PCDATA vs CDATA in XML DTD

7.1k views Asked by At

In XML DTD's - When defining an element , we use #PCDATA to say that this element can contain any parseable text. When defining an attribute , we use CDATA to say that its value can be any character data.

CDATA as is used in XML is something which is not parsed by the XML parser (Multi character escape sequence). Consistently, when we use CDATA for defining an attribute ; the parser should not parse it. But , it does!

Then , Why Could not PCDATA have been used in place of CDATA for defining attributes?

Update - This has been kept this way to be backward compatible with SGML. What's the reasoning behind such naming in SGML ?

2

There are 2 answers

7
Daniel Haley On

A CDATA section, like you would use in an element, is different from the CDATA attribute type.

The parsing that you are most likely observing (like entity references being resolved) is from attribute-value normalization.

6
Javier On

When used in the declared value of an attribute CDATA refers to the actual value of the attribute (character data), not to the context in which it is parsed. On the other hand, when parsing elements we need a distinction between character-data-with-no-markup (CDATA) and parsed-character-data-where-delimiters-are expected (PCDATA) .

At first glance this seems arbitrary, but it is not (see here and here).

In SGML, an attribute value specification may either be quoted (attribute value literal) or unquoted (attribute value).

attribute value specification = attribute value literal | attribute value

When the attribute is unquoted, only NAME-characters are allowed and that may be further restricted for some declared values such as NUMBER.

The content of an attribute value literal, on the other hand, is a sequence of replaceable character data surrounded by LIT/LITA delimiters (double and single quotes, respectively, in the reference concrete syntax).

attribute value literal =
   ( LIT , replaceable character data *, LIT) | 
   ( LITA , replaceable character data *, LITA)

Replaceable character data is "like CDATA except that entity references and character references are recognized" (Goldfarb, the SGML Handbook).

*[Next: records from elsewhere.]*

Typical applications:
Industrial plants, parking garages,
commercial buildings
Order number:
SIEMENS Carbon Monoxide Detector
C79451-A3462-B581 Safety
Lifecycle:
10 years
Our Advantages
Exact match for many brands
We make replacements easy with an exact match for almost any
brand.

It follows that the replacement of entity references in attribute value literals do not depend on the declared value of the attribute. Therefore, if you have <!ENTITY foo "bar"> and <elem attr="&foo;"> the entity reference &foo; will be parsed in the context of replaceable character data (LIT recognition mode), yielding <elem attr=bar>. It does not matter if attr is declared as CDATA, NAME or whatever.

Update

There is no need to say that entities in an attribute have to be parsed, because all attribute types have the same parsing rules: if the attribute value starts with a quote (LIT), then entities are recognized (replaceable character data) and the value ends when a matching end-quote is found.

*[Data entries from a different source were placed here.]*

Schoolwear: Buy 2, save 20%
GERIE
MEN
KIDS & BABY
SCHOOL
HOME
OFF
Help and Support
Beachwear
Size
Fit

Here CDATA means that a valid attribute must contain arbitrary character data after expanding entities. Had the attribute been declared as NUMBER, it would have been required to contain numeric characters (or entities that are expanded to numeric characters).

In the example above, the CDATA attribute with value "&foo;" is equivalent to "bar", in the same way that a NUMBER attribute with value "&#48;" is equivalent to "0" (even though the sequence "&#48;" contains characters other than numeric).